Easy Stucco Treatment
This method works well on Greenleaf and other plywood surfaces as well as the pine used for by Houseworks such as the facades on the street of shops. It has not been tested on MDF or other surfaces. It may be beneficial to rough up smoother surfaces with a utility knife or some high grit sandpaper.
I used the Simple Fix brand Premixed Adhesive & Grout. A quart runs you about 8$ at Home Depot and depending on the size of the area you are covering it should last a long time. It comes in a few colors, White, alabaster (off white) and gray. Be sure that the grout you get is the same as pictured below--BOTH Adhesive AND Grout!
First thing to do is cover your workstation! Put down newspapers, an old sheet or tablecloth because it makes cleanup really easy! For plywood houses like Greenleaf, Corona, Artply, Duracraft, etc... you will not need to prepare the surface in any way. Working in small sections, start by spreading some of the grout onto the surface with a pallet knife, your fingers or whatever you have on hand. Spread it around like you were icing a cake or buttering bread with about 1/4" thickness. Once the grout is in place you can use a stiff brush or even your finger to pounce the grout, giving it texture as desired. Once you're finished spray your creation with clear sealer. I like a matte finish but you can choose the gloss you prefer best.

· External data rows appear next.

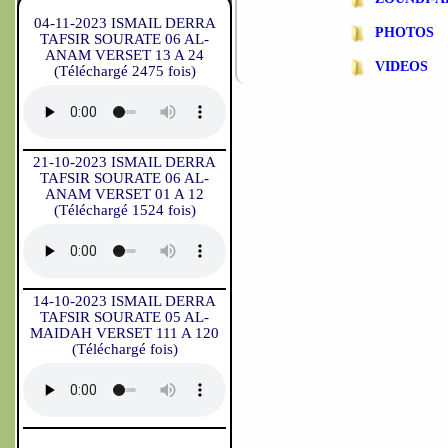
04-11-2023 ISMAIL DERRA
PHOTOS
TAFSIR SOURATE 06 AL-
ANAM VERSET 13 A 24
VIDEOS
(Téléchargé 2475 fois)
21-10-2023 ISMAIL DERRA
TAFSIR SOURATE 06 AL-
ANAM VERSET 01 A 12
(Téléchargé 1524 fois)
14-10-2023 ISMAIL DERRA
TAFSIR SOURATE 05 AL-
MAIDAH VERSET 111 A 120
(Téléchargé fois)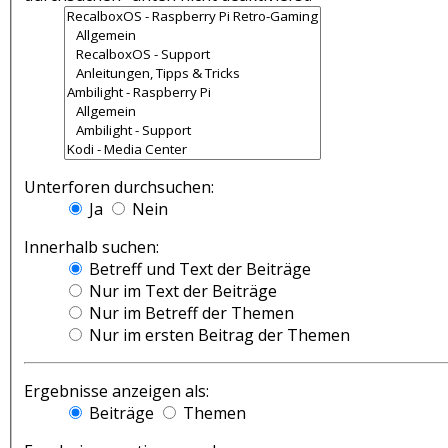
Unterforen durchsuchen:
Ja
Nein
Innerhalb suchen:
Betreff und Text der Beiträge
Nur im Text der Beiträge
Nur im Betreff der Themen
Nur im ersten Beitrag der Themen
Ergebnisse anzeigen als:
Beiträge
Themen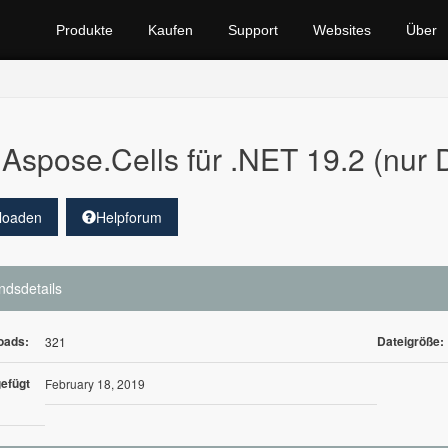
Produkte
Kaufen
Support
Websites
Über
Aspose.Cells für .NET 19.2 (nur 
loaden
Helpforum
ndsdetails
oads:
Dateigröße:
321
efügt
February 18, 2019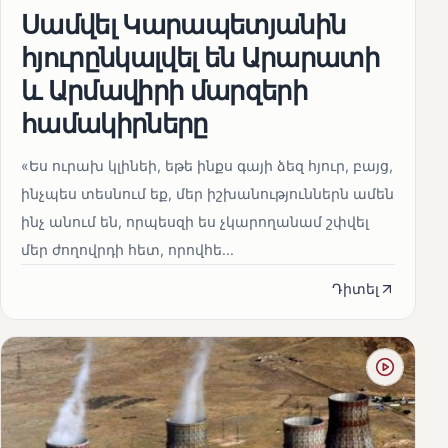
Սամվել Կարապետյանին
հյուրընկալվել են Արարատի
և Արմավիրի մարզերի
համակիրները
«Ես ուրախ կլինեի, եթե ինքս գայի ձեզ հյուր, բայց,
ինչպես տեսնում եք, մեր իշխանություններն ամեն
ինչ անում են, որպեսզի ես չկարողանամ շփվել
մեր ժողովրդի հետ, որովհե...
Դիտել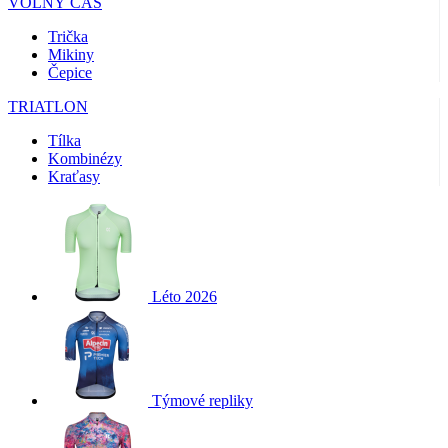
VOLNÝ ČAS
Trička
Mikiny
Čepice
TRIATLON
Tílka
Kombinézy
Kraťasy
Léto 2026
Týmové repliky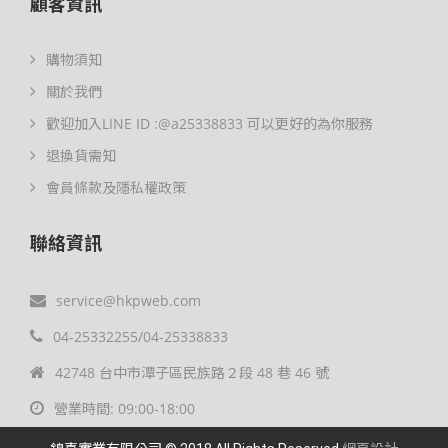
顧客資訊
購物須知
關於我們
歡迎加入LINE ID :@a25338833 可以更好的為你服務
退換貨需知
會員條款及隱私權政策
聯絡資訊
service@hkpweb.com
04-25332255/04-25338833
42748 台中市潭子區民族路２段 48 巷 46 號
營業時間: 09:00-18:00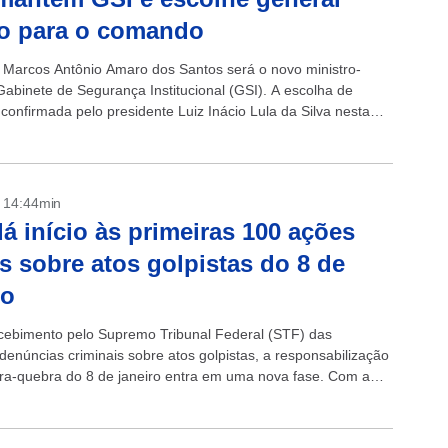
o para o comando
 Marcos Antônio Amaro dos Santos será o novo ministro-
Gabinete de Segurança Institucional (GSI). A escolha de
confirmada pelo presidente Luiz Inácio Lula da Silva nesta
ra, 27, em...
- 14:44min
á início às primeiras 100 ações
s sobre atos golpistas do 8 de
ro
cebimento pelo Supremo Tribunal Federal (STF) das
denúncias criminais sobre atos golpistas, a responsabilização
ra-quebra do 8 de janeiro entra em uma nova fase. Com a
 dos acusados pela...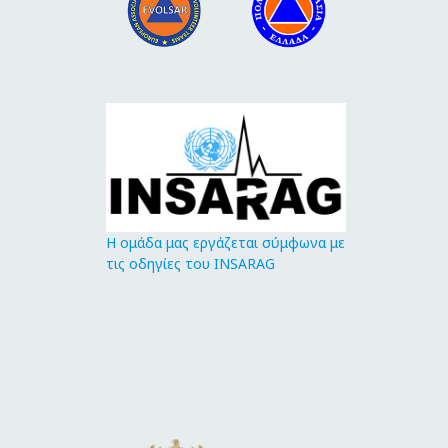
Η ομάδα μας εργάζεται σύμφωνα με
τις οδηγίες του INSARAG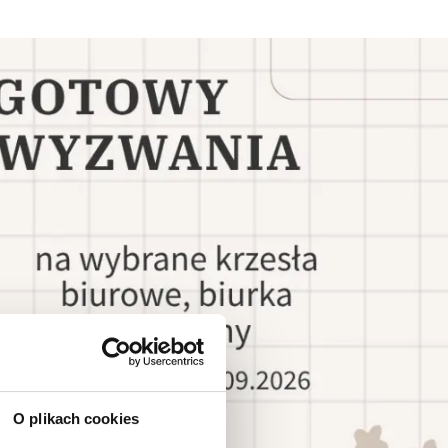
O plikach cookies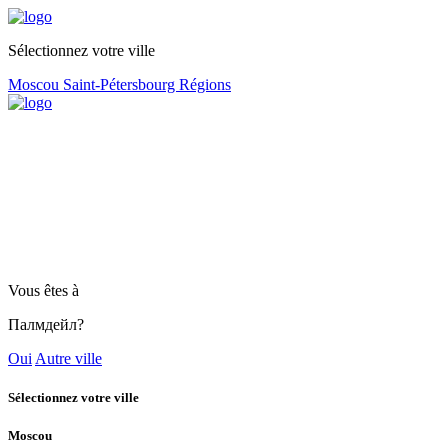
Sélectionnez votre ville
Moscou
Saint-Pétersbourg
Régions
Vous êtes à
Палмдейл?
Oui
Autre ville
Sélectionnez votre ville
Moscou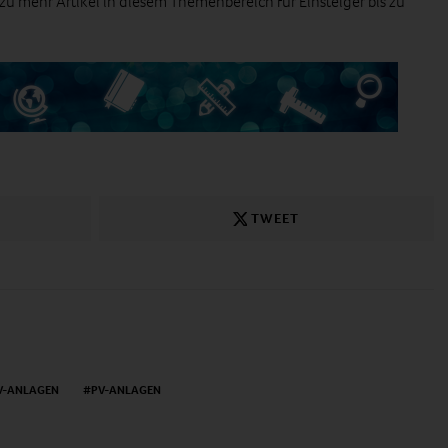
zu mehr Artikel in diesem Themenbereich für Einsteiger bis zu
TWEET
V-ANLAGEN
PV-ANLAGEN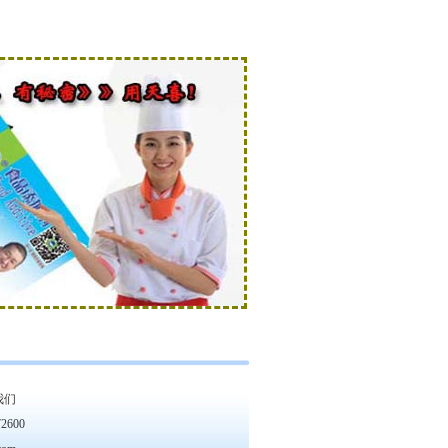
我们
600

I used the alabaster colored grout on my Pizzeria because I didnt want the final effect to look stark white.
If it's necessary to color your stucco, the grout can be painted with a brush after it is dried and sprayed with a clear sealer or you can spray paint it. If you paint it with a brush you might wish to respray it with the sealer.
For my Loganberry Mill I used a sponge brush to work blue paint into all the nooks and crannies. Once it was done I felt the blue was too solid looking so I went back with some cream colored paint and swirled it around with a regular small bristle brush using a dry brush effect.